Alors, par cette impétuosité stérile du public ou parce que celui-ci paraît plutôt difficile à convaincre, courir après le « prix public » se dessine en périple circulaire. Cercle vicieux. Car il faut à chaque fois remobiliser les atouts, amplifier sa force de combat car c’est celui ou celle qui développe la meilleure stratégie (Marketing) qui l’emporte ou, à défaut de concurrence, celui ou celle qui le vise tout simplement.
Par ailleurs, un voile d’incompréhension semble rendre plus dupe le public qui consacre sa réalisation, lorsqu’il parvient à offrir le prix, d’une certaine valeur, ô combien surcotée. Il devient alors urgent que lumière soit faite. Que tous comprennent que, en dehors des cas où le public est réuni dans une salle (physique) et découvre à peine le candidat ou ayant appris à apprécier la valeur de son talent ou de son œuvre en dehors de tout sentiment, le « prix public » dont il est principal pourvoyeur n’apporte aucune valeur honorifique pour l’œuvre qu’il a si généreusement « qualifiée ».
Ceci est d’autant plus urgent lorsqu’on considère que le plus souvent les objectifs visés par les organisateurs, inavoués la plupart du temps, tournent autour de quête d’audience et d’engagements. Bizarrerie totale : on constate même parfois des concours de catégorie « intellectuelle » auxquels on exige un nombre plancher de « likes » ou « d’abonnements à la page » pour être éligible.
N’en parlons même pas des concours où le vote est payant. Moins fréquent certes dans les catégories intellectuelles, ce type de stratégie à fort relent capitaliste, encore plus incohérente et aberrante à mon goût, dévoile un aspect plus malhonnête de ces concours. Le vote marchandé vient se refléter sur le talent, qu’il ternit ou fait briller, selon le volume de votes que le candidat peut se permettre d’acheter.
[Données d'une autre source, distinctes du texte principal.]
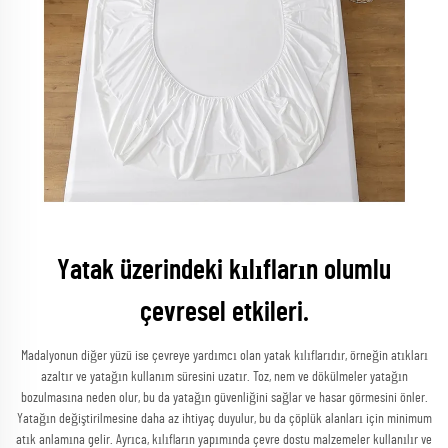
Yatak üzerindeki kılıfların olumlu
çevresel etkileri.
Madalyonun diğer yüzü ise çevreye yardımcı olan yatak kılıflarıdır, örneğin atıkları
azaltır ve yatağın kullanım süresini uzatır. Toz, nem ve dökülmeler yatağın
bozulmasına neden olur, bu da yatağın güvenliğini sağlar ve hasar görmesini önler.
Yatağın değiştirilmesine daha az ihtiyaç duyulur, bu da çöplük alanları için minimum
atık anlamına gelir. Ayrıca, kılıfların yapımında çevre dostu malzemeler kullanılır ve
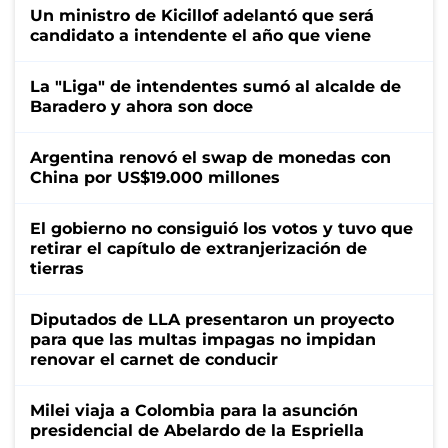
Un ministro de Kicillof adelantó que será
candidato a intendente el año que viene
La "Liga" de intendentes sumó al alcalde de
Baradero y ahora son doce
Argentina renovó el swap de monedas con
China por US$19.000 millones
El gobierno no consiguió los votos y tuvo que
retirar el capítulo de extranjerización de
tierras
Diputados de LLA presentaron un proyecto
para que las multas impagas no impidan
renovar el carnet de conducir
Milei viaja a Colombia para la asunción
presidencial de Abelardo de la Espriella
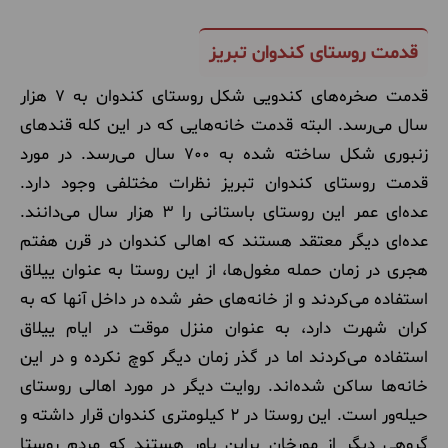
قدمت روستای کندوان تبریز
قدمت صخره‌های کندویی شکل روستای کندوان به 7 هزار
سال می‌رسد. البته قدمت خانه‌هایی که در این کله قندهای
زنبوری شکل ساخته شده به 700 سال می‌رسد. در مورد
قدمت روستای کندوان تبریز نظرات مختلفی وجود دارد.
عده‌ای عمر این روستای باستانی را 3 هزار سال می‌دانند.
عده‌ای دیگر معتقد هستند که اهالی کندوان در قرن هفتم
هجری در زمان حمله مغول‌ها، از این روستا به عنوان ییلاق
استفاده می‌کردند و از خانه‌های حفر شده در داخل آنها که به
کران شهرت دارد، به عنوان منزل موقت در ایام ییلاق
استفاده می‌کردند اما در گذر زمان دیگر کوچ نکرده و در این
خانه‌ها ساکن شده‌اند. روایت دیگر در مورد اهالی روستای
حیله‌ور است. این روستا در 2 کیلومتری کندوان قرار داشته و
گروهی دیگر از مورخان براین باور هستند که مردم روستا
L’œuvre se mesure alors à l’aune de la valeur financière du candidat et du capital qu’il peut faire amasser les organisateurs. Ce qui, en effet, représente un obstacle pour certains talents en quête de valorisation et d’émancipation.
Tout bien considéré, il ne faut pas là voir un plaidoyer contre l’existence du « prix public » dans les concours exigeant au plus haut point le jugement des experts, mais d’autres considérations, plus rationnelles, par rapport à la question sont sollicitées afin d’éviter toute appropriation de valeur imméritée. Car quand on y regarde de plus près, bien souvent ceux qui vont a priori vers le « prix public » sont ceux qui pensent n’avoir aucune chance de séduire le jury et par conséquent visent de préférence le niveau inférieur du podium et les avantages matériels qui vont avec. Tel ne devrait pas être le cas de notre candidate vedette.